Earlier in the year I had observed Dr C holding the hand of another tearful patient. After that patient encounter our group discussed with her the pros and cons of a physician taking hold of a patient's hand. Some of us were more comfortable with doing so than others. Some students expressed concerns about the appropriateness of holding a patient's hand and whether doing so might be deemed an intrusion into the patient's personal space. After facilitating a discussion about the matter, Dr C concluded that a physician has to use appropriate judgment and be personally comfortable with holding a patient's hand before extending his or her own.
There I was sitting next to my crying patient. I was at a loss for words to respond to my patient's tearfulness. Instead, I took his hand and held it firmly. He gently squeezed my hand in reply. The room was briefly silent. Somehow, my gesture, I believe, seemed to confer a wordless message of support and encouragement. Eventually, after a few moments, Dr C stepped forward. She thanked Mr B for his time. Our group wished him well, and we moved into the hall. I was the last to leave.
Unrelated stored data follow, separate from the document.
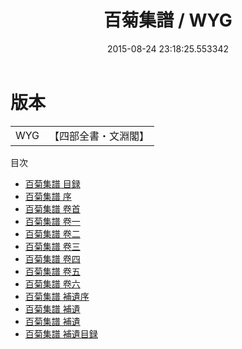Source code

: #+TITLE: 百菊集譜 / WYG
#+DATE: 2015-08-24 23:18:25.553342
* 版本
 |       WYG|【四部全書・文淵閣】|
目次
 - [[file:KR3i0035_000.txt::000-1a][百菊集譜 目録]]
 - [[file:KR3i0035_000.txt::000-5a][百菊集譜 序]]
 - [[file:KR3i0035_000.txt::000-7a][百菊集譜 卷首]]
 - [[file:KR3i0035_001.txt::001-1a][百菊集譜 卷一]]
 - [[file:KR3i0035_002.txt::002-1a][百菊集譜 卷二]]
 - [[file:KR3i0035_003.txt::003-1a][百菊集譜 卷三]]
 - [[file:KR3i0035_004.txt::004-1a][百菊集譜 卷四]]
 - [[file:KR3i0035_005.txt::005-1a][百菊集譜 卷五]]
 - [[file:KR3i0035_006.txt::006-1a][百菊集譜 卷六]]
 - [[file:KR3i0035_007.txt::007-1a][百菊集譜 補遺序]]
 - [[file:KR3i0035_008.txt::008-1a][百菊集譜 補遺]]
 - [[file:KR3i0035_008.txt::008-3a][百菊集譜 補遺]]
 - [[file:KR3i0035_009.txt::009-1a][百菊集譜 補遺目録]]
As I did so, I looked back at Mr B, briefly bowed my head, and waved my hand as I stepped outside.
During the first year of medical school students are required to master a tremendous body of knowledge that forms the bedrock of understanding human biology and pathology. In basic science courses students are primarily asked to memorize and integrate information that will later help shape how we approach clinical problem solving. However, courses on doctoring and the opportunity to interact with patients also provide us with essential tools to explore the interpersonal fabric that exists between physician and patient; and help us understand how to provide comfort to patients as they attempt to cope with serious illness and impending death. While I have enjoyed the vast amount of science that I have learned this past year, the most memorable and the greatest lessons from my first year of medical school are embodied in this sort of encounter. I suspect that it may take a whole career to master the science of disease and balance it with both the science and art of patient interaction. I am therefore grateful to have already embarked on that journey and look forward to continuing the exploration for the rest of my career. The summer now awaits me; Riki and Yehuda need my attention.